◆ **DATA FOR PROCESSING**:

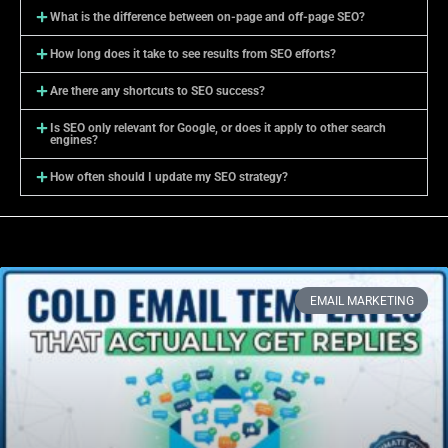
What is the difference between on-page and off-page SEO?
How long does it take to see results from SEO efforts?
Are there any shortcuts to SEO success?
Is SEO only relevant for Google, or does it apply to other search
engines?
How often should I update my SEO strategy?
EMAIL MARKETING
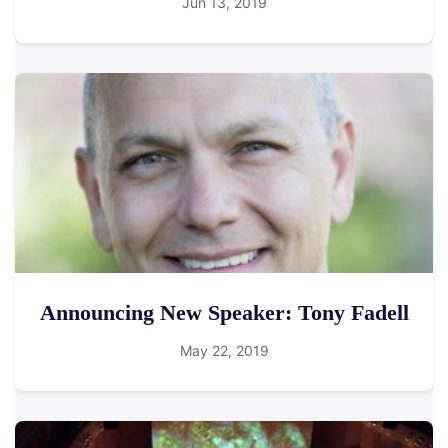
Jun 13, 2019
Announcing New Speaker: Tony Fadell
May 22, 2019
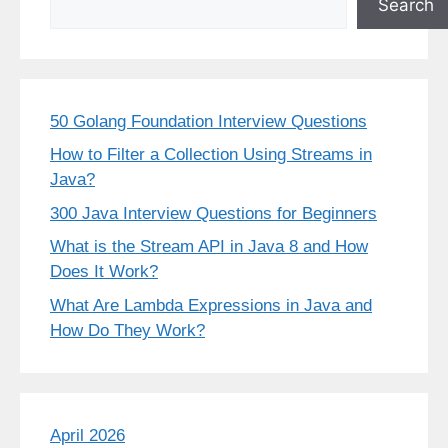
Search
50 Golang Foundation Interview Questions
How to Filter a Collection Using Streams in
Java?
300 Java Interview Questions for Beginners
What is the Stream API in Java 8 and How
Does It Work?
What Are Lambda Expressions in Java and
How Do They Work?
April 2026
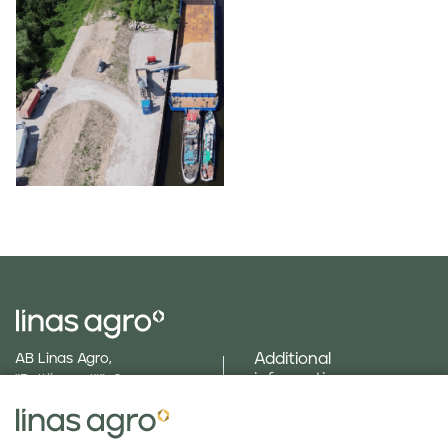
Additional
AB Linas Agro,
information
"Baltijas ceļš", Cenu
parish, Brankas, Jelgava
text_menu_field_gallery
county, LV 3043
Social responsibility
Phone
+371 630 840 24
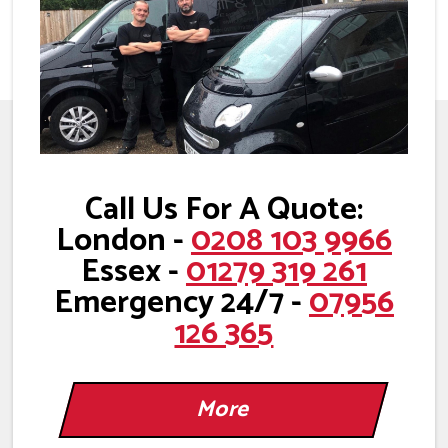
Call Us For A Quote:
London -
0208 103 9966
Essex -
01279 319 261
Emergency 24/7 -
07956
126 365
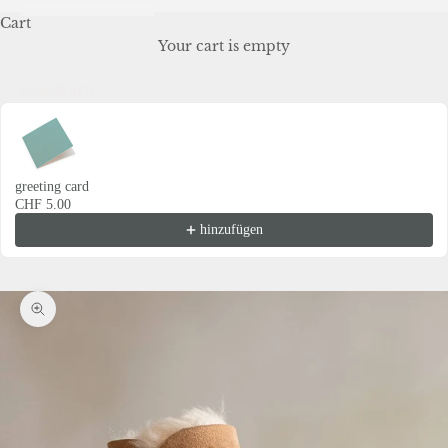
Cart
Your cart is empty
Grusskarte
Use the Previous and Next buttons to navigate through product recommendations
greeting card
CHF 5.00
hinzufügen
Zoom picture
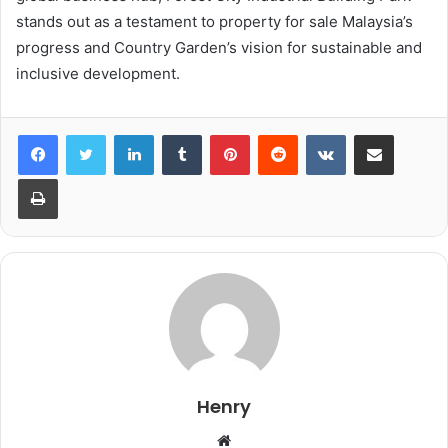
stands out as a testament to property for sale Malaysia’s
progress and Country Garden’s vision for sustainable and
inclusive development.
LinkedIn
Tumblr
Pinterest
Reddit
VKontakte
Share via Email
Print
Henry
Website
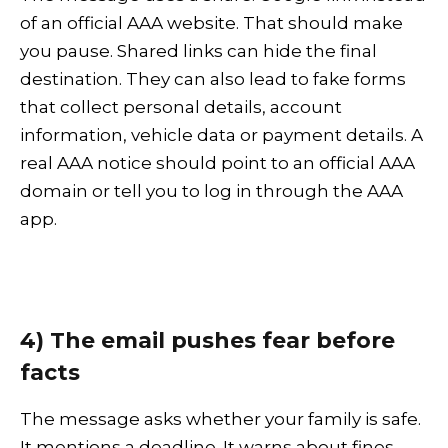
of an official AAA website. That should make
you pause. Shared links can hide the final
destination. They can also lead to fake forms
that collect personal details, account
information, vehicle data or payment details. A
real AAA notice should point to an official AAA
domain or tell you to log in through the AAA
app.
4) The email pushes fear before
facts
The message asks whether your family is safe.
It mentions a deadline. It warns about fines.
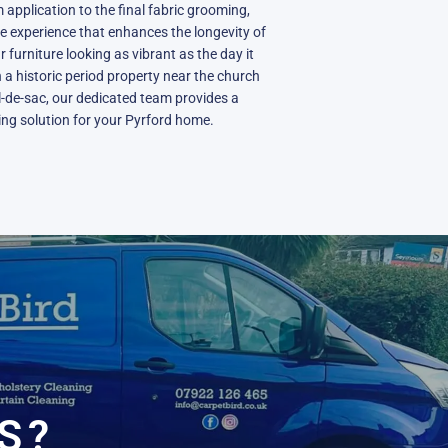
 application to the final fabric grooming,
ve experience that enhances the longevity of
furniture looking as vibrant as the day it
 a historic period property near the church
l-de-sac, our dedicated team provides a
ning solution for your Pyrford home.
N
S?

◆ **WHAT IS EXPECTED**:
The lines you need are those holding the word "official"; copy each of them from the material above.

◆ **EXERCISE RESULT**:
of an official AAA website. That should make
real AAA notice should point to an official AAA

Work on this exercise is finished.